I respectfully dissent because I believe that this case is moot and that it does not fall under the capable-of-repetition exception to the mootness doctrine. As the majority points out, the exception applies where “(1) the challenged action is in its duration too short to be fully litigated prior to its cessation and (2) there is a reasonable expectation that the same complaining party would be subjected to the same action again.” (Emphasis added.) Barbara H., 183 Ill. 2d at 491. While I agree with the majority that this case satisfies the first criterion, I do not agree that it satisfies the second criterion. The majority reasons that “it is reasonably likely that [respondent] will be subjected to similar involuntary treatment orders in the future.” 386 Ill. App. 3d at 987. However, while respondent may be subjected to some type of involuntary treatment order in the future, I do not think that there is a reasonable probability that the same type of errors in the form of the order will occur again. The instant case, which essentially involves whether a particular order was properly drafted, stands in stark contrast to Barbara H., where the issue involved the respondent’s statutory right to her choice of counsel — a significant issue that was veiy likely to recur in future proceedings.

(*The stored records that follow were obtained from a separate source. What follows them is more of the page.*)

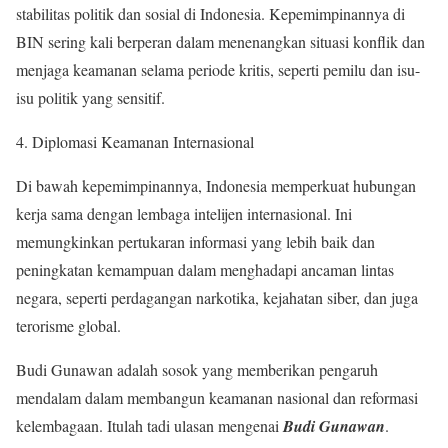
stabilitas politik dan sosial di Indonesia. Kepemimpinannya di
BIN sering kali berperan dalam menenangkan situasi konflik dan
menjaga keamanan selama periode kritis, seperti pemilu dan isu-
isu politik yang sensitif.
Diplomasi Keamanan Internasional
Di bawah kepemimpinannya, Indonesia memperkuat hubungan
kerja sama dengan lembaga intelijen internasional. Ini
memungkinkan pertukaran informasi yang lebih baik dan
peningkatan kemampuan dalam menghadapi ancaman lintas
negara, seperti perdagangan narkotika, kejahatan siber, dan juga
terorisme global.
Budi Gunawan adalah sosok yang memberikan pengaruh
mendalam dalam membangun keamanan nasional dan reformasi
kelembagaan. Itulah tadi ulasan mengenai
Budi Gunawan
.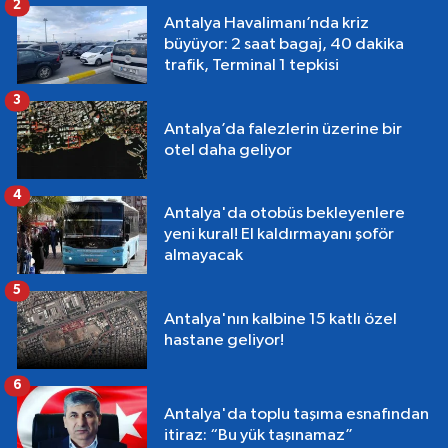
2
Antalya Havalimanı’nda kriz
büyüyor: 2 saat bagaj, 40 dakika
trafik, Terminal 1 tepkisi
3
Antalya’da falezlerin üzerine bir
otel daha geliyor
4
Antalya'da otobüs bekleyenlere
yeni kural! El kaldırmayanı şoför
almayacak
5
Antalya'nın kalbine 15 katlı özel
hastane geliyor!
6
Antalya'da toplu taşıma esnafından
itiraz: “Bu yük taşınamaz”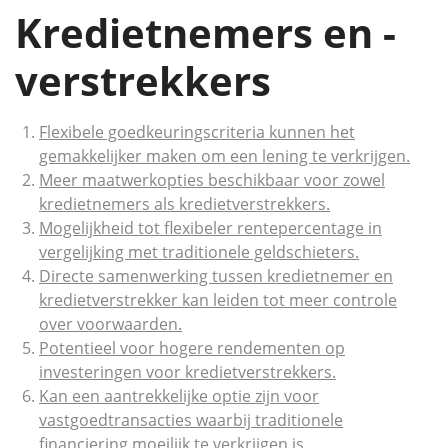
Kredietnemers en -
verstrekkers
Flexibele goedkeuringscriteria kunnen het
gemakkelijker maken om een lening te verkrijgen.
Meer maatwerkopties beschikbaar voor zowel
kredietnemers als kredietverstrekkers.
Mogelijkheid tot flexibeler rentepercentage in
vergelijking met traditionele geldschieters.
Directe samenwerking tussen kredietnemer en
kredietverstrekker kan leiden tot meer controle
over voorwaarden.
Potentieel voor hogere rendementen op
investeringen voor kredietverstrekkers.
Kan een aantrekkelijke optie zijn voor
vastgoedtransacties waarbij traditionele
financiering moeilijk te verkrijgen is.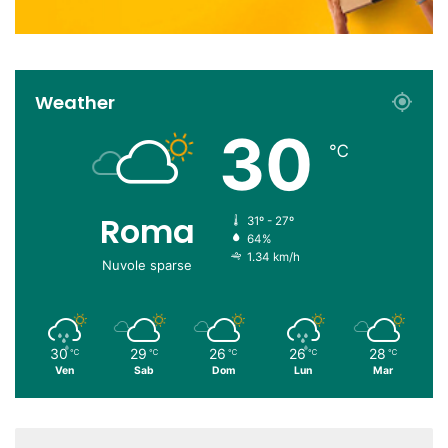
Weather
30
℃
Roma
31º - 27º
64%
1.34 km/h
Nuvole sparse
30
29
26
26
28
℃
℃
℃
℃
℃
Ven
Sab
Dom
Lun
Mar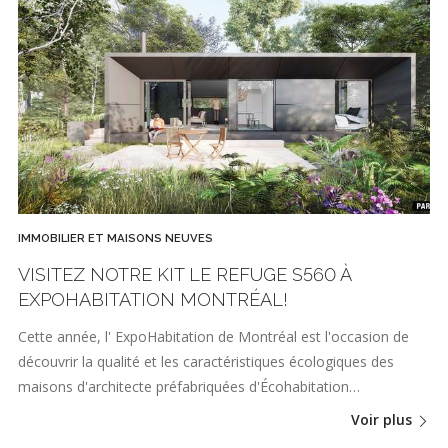
IMMOBILIER ET MAISONS NEUVES
VISITEZ NOTRE KIT LE REFUGE S560 À
EXPOHABITATION MONTRÉAL!
Cette année, l' ExpoHabitation de Montréal est l'occasion de
découvrir la qualité et les caractéristiques écologiques des
maisons d'architecte préfabriquées d'Écohabitation…
Voir plus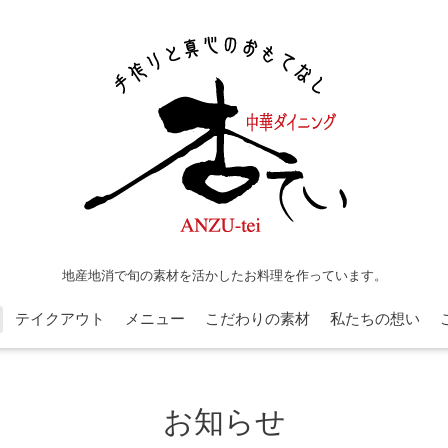
地産地消で旬の素材を活かしたお料理を作っています。
テイクアウト
メニュー
こだわりの素材
私たちの想い
お知らせ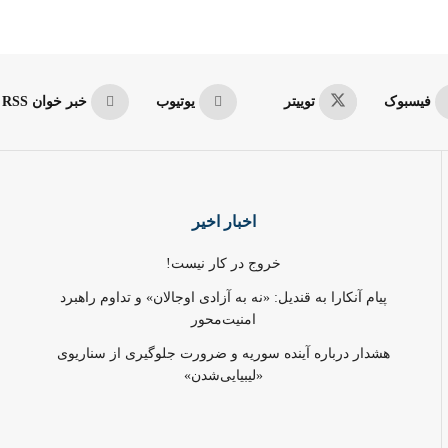
فیسبوک
توییتر
یوتیوب
خبر خوان RSS
اخبار اخیر
خروج در کار نیست!
پیام آنکارا به قندیل: «نه به آزادی اوجالان» و تداوم راهبرد
امنیت‌محور
هشدار درباره آینده سوریه و ضرورت جلوگیری از سناریوی
«لیبیایی‌شدن»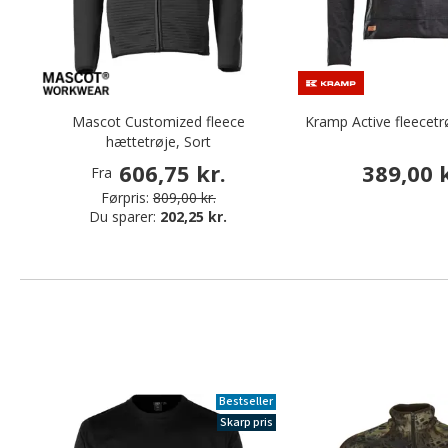
Mascot Customized fleece
Kramp Active fleecetr
hættetrøje, Sort
606,75 kr.
389,00 k
Fra
Førpris:
809,00 kr.
Du sparer:
202,25 kr.
Bestseller
Skarp pris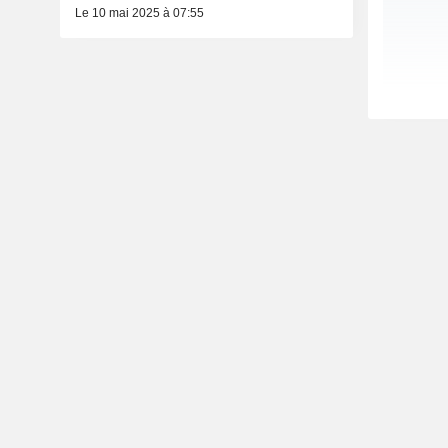
Le 10 mai 2025 à 07:55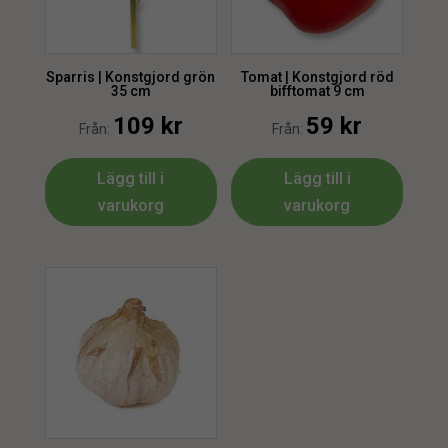
Sparris | Konstgjord grön
Tomat | Konstgjord röd
35 cm
bifftomat 9 cm
109
kr
59
kr
Från:
Från:
Lägg till i
Lägg till i
varukorg
varukorg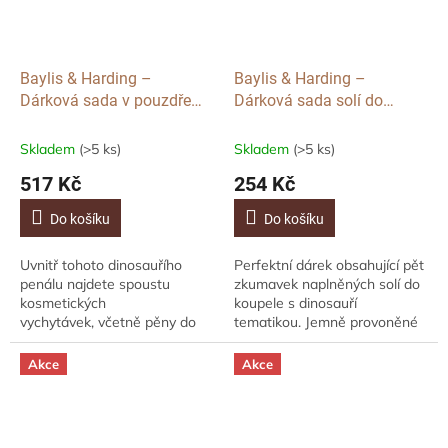
Baylis & Harding –
Baylis & Harding –
Dárková sada v pouzdře
Dárková sada solí do
Dinosaurus, 3ks
koupele Dinosaurus, 5ks
Skladem
(>5 ks)
Skladem
(>5 ks)
517 Kč
254 Kč
Do košíku
Do košíku
Uvnitř tohoto dinosauřího
Perfektní dárek obsahující pět
penálu najdete spoustu
zkumavek naplněných solí do
kosmetických
koupele s dinosauří
vychytávek, včetně pěny do
tematikou. Jemně provoněné
koupele, šamponu a šumivé
povznášející jurskou vůní
bomby s dinosauří
jantaru Krásně vyrobené,
Akce
Akce
tematikou. Vše jemně...
krásně...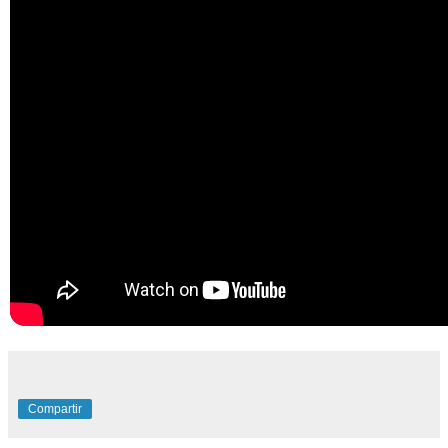
Compartir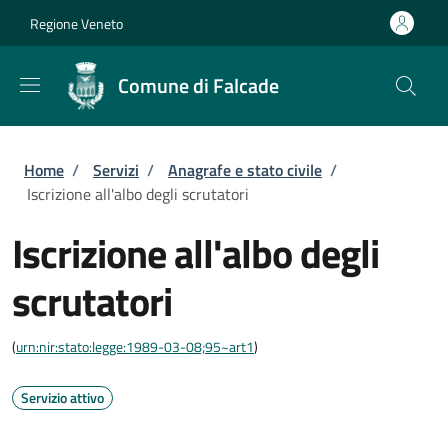
Salta al contenuto principale
Skip to footer content
Regione Veneto
Comune di Falcade
Briciole di pane
Home
/
Servizi
/
Anagrafe e stato civile
/
Iscrizione all'albo degli scrutatori
Iscrizione all'albo degli
scrutatori
(
urn:nir:stato:legge:1989-03-08;95~art1
)
Servizio attivo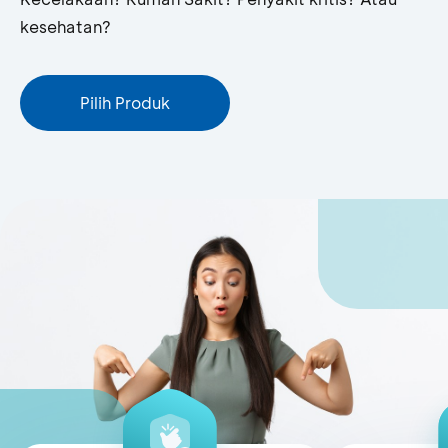
kesehatan?
Pilih Produk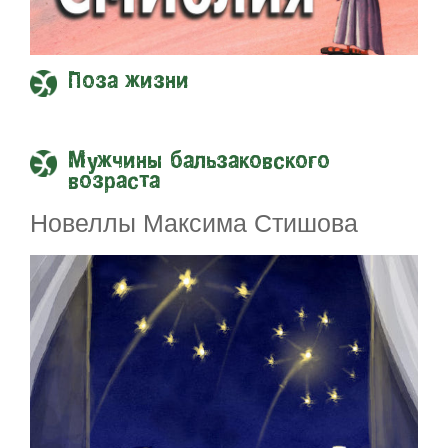
Поза жизни
Мужчины бальзаковского
возраста
Новеллы Максима Стишова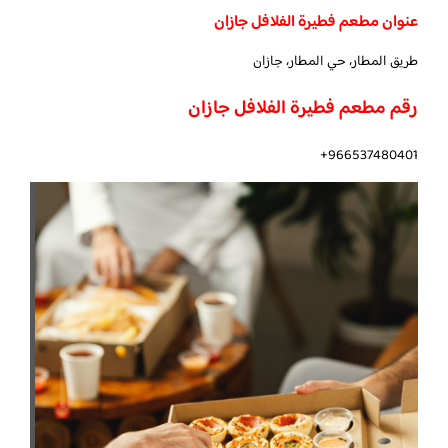
عنوان مطعم فطيرة الفلافل جازان
طريق المطار، حي المطار، جازان
رقم مطعم فطيرة الفلافل جازان
966537480401+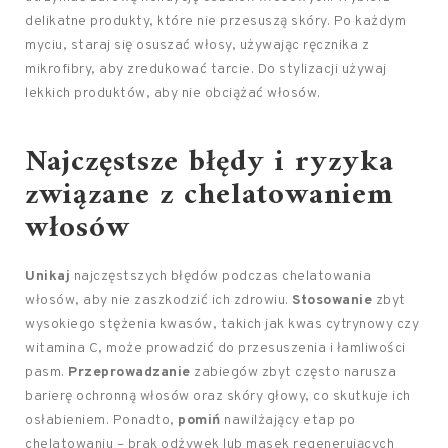
delikatne produkty, które nie przesuszą skóry. Po każdym
myciu, staraj się osuszać włosy, używając ręcznika z
mikrofibry, aby zredukować tarcie. Do stylizacji używaj
lekkich produktów, aby nie obciążać włosów.
Najczęstsze błędy i ryzyka
związane z chelatowaniem
włosów
Unikaj
najczęstszych błędów podczas chelatowania
włosów, aby nie zaszkodzić ich zdrowiu.
Stosowanie
zbyt
wysokiego stężenia kwasów, takich jak kwas cytrynowy czy
witamina C, może prowadzić do przesuszenia i łamliwości
pasm.
Przeprowadzanie
zabiegów zbyt często narusza
barierę ochronną włosów oraz skóry głowy, co skutkuje ich
osłabieniem. Ponadto,
pomiń
nawilżający etap po
chelatowaniu – brak odżywek lub masek regenerujących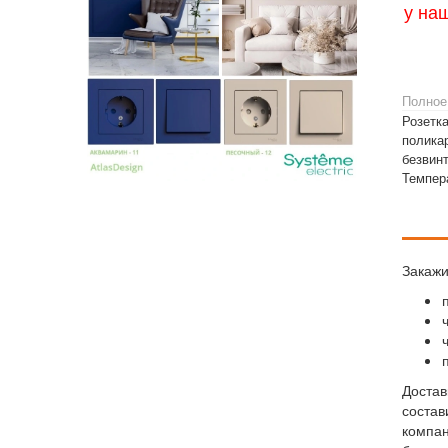
у на
Полное
Розетк
полика
безвинт
Темпера
Закажи
Достав
состав
компан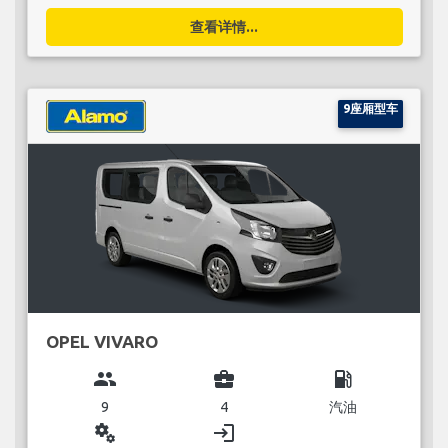
查看详情...
9座厢型车
OPEL VIVARO
group
business_center
local_gas_station
9
4
汽油
miscellaneous_services
login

Similar to Alfred H.H., I believe that mental health cases are not universally exempt from the mootness doctrine, but rather the mootness issue must be reviewed on a case-by-case basis. See Alfred H.H., *993379 Ill. App. 3d at 1028. While I believe that it is critical to protect the rights of people who are subject to the involuntary administration of psychotropic medication, the majority’s analysis opens the door to the capable-of-repetition exception to the mootness doctrine far too wide, with little to no practical benefit to respondents yet at a definite cost to judicial resources.